While I don't deny the possibility of dimerization, another explanation for the lack of azo coupling under acidic conditions is the protonation of the hydroxylamine's nitrogen. This would prevent the hydroxylamine intermediates from being able to attack the nitroso intermediates, effectively inhibiting their condensation to azo products. Thus strongly basic conditions would promote condensation to an azoxy, while strongly acidic conditions would hinder it. Also, acidic reductions only tend to stop at the hydroxylamine stage when weak acids are used. When strong acids are used, the reductions will usually go all the way to an amine. (that, or an oxime that gets hydrolyzed to a ketone, depending on the substituents on the nitro group carbon)

In the case of phenylhydroxylamine, the nitrogen is much more basic than the oxygen. The reason nitrobenzene reductions using zinc in aqueous NH4Cl give phenylhydroxylamine and not aniline is likely because the conditions simply aren't acidic enough to protonate the oxygen over the nitrogen, especially if the nitrogen is already protonated. Reduction of hydroxylamines to amines under acidic conditions is thought to involve an initial protonation of the hydroxyl group, which then leaves as water, and a subsequent reduction of the resulting nitrenium ion.

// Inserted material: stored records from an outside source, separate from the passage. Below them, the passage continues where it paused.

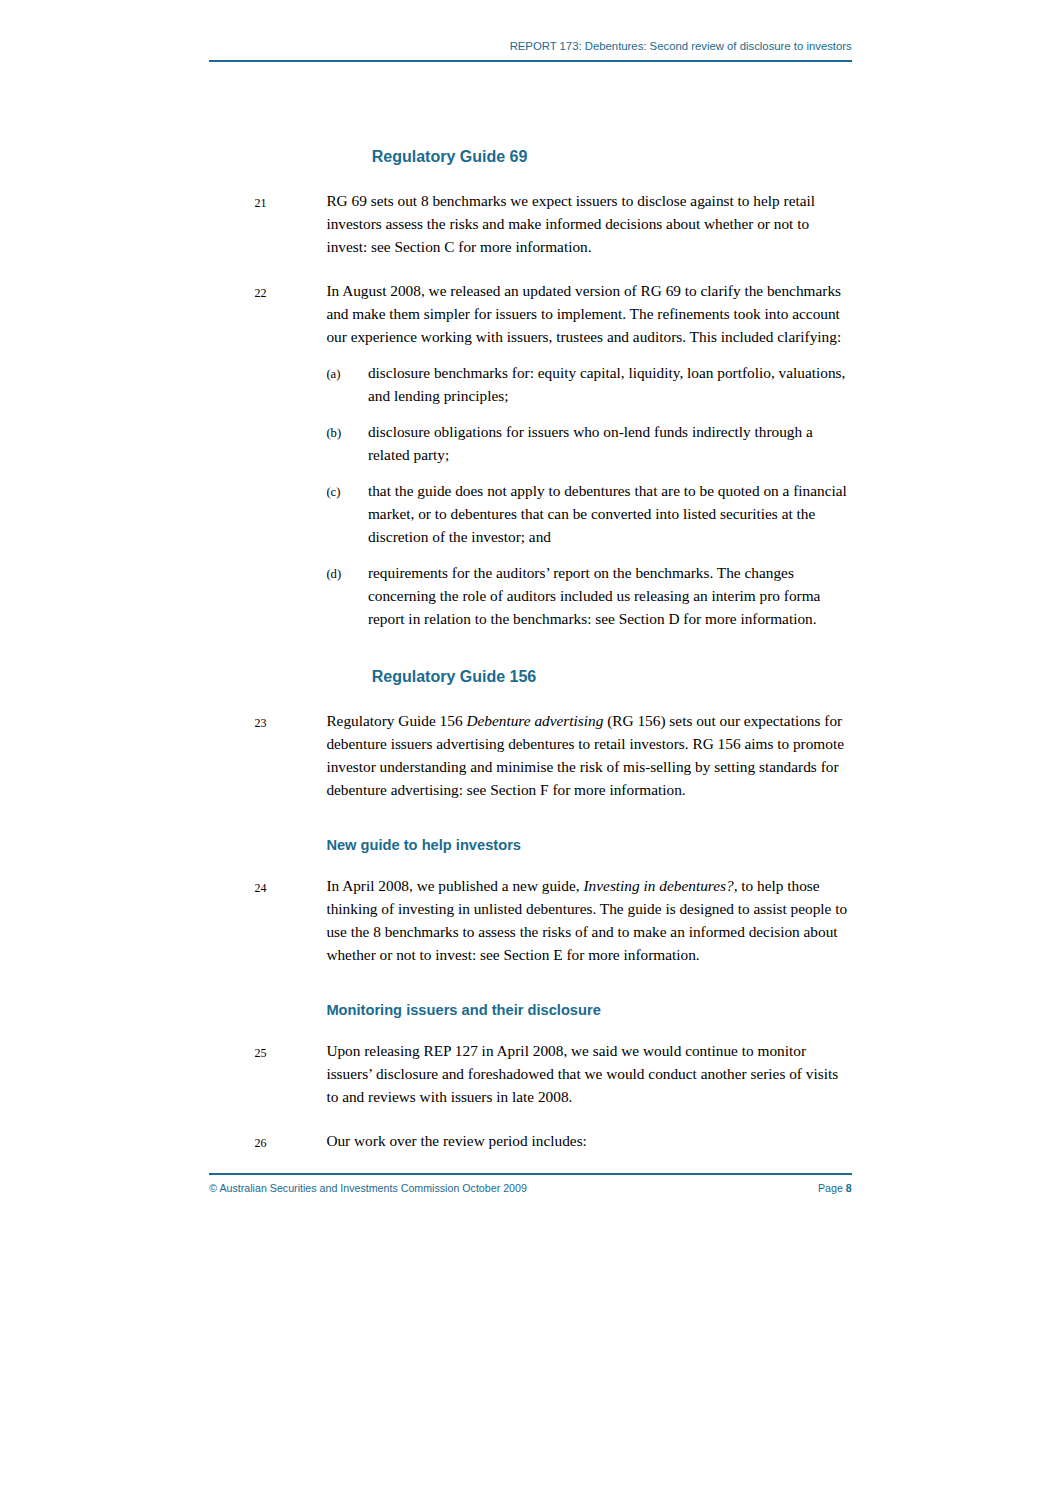REPORT 173: Debentures: Second review of disclosure to investors
Regulatory Guide 69
21
RG 69 sets out 8 benchmarks we expect issuers to disclose against to help retail investors assess the risks and make informed decisions about whether or not to invest: see Section C for more information.
22
In August 2008, we released an updated version of RG 69 to clarify the benchmarks and make them simpler for issuers to implement. The refinements took into account our experience working with issuers, trustees and auditors. This included clarifying:
(a) disclosure benchmarks for: equity capital, liquidity, loan portfolio, valuations, and lending principles;
(b) disclosure obligations for issuers who on-lend funds indirectly through a related party;
(c) that the guide does not apply to debentures that are to be quoted on a financial market, or to debentures that can be converted into listed securities at the discretion of the investor; and
(d) requirements for the auditors’ report on the benchmarks. The changes concerning the role of auditors included us releasing an interim pro forma report in relation to the benchmarks: see Section D for more information.
Regulatory Guide 156
23
Regulatory Guide 156 Debenture advertising (RG 156) sets out our expectations for debenture issuers advertising debentures to retail investors. RG 156 aims to promote investor understanding and minimise the risk of mis-selling by setting standards for debenture advertising: see Section F for more information.
New guide to help investors
24
In April 2008, we published a new guide, Investing in debentures?, to help those thinking of investing in unlisted debentures. The guide is designed to assist people to use the 8 benchmarks to assess the risks of and to make an informed decision about whether or not to invest: see Section E for more information.
Monitoring issuers and their disclosure
25
Upon releasing REP 127 in April 2008, we said we would continue to monitor issuers’ disclosure and foreshadowed that we would conduct another series of visits to and reviews with issuers in late 2008.
26
Our work over the review period includes:
© Australian Securities and Investments Commission October 2009 Page 8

But as I said, I don't discount the possibility of dimerization through radical coupling, either as a competing mechanism alongside condensation, or as the primary pathway to azoxybenzene itself.

[Edited on 4-16-2016 by Darkstar]

Nicodem - 16-4-2016 at 00:06

I posted here an article about the study of rearrangements of N,N'-diarylhydrazines. It is mostly about the rearrangement of these into semidines, but might be interesting nevertheless.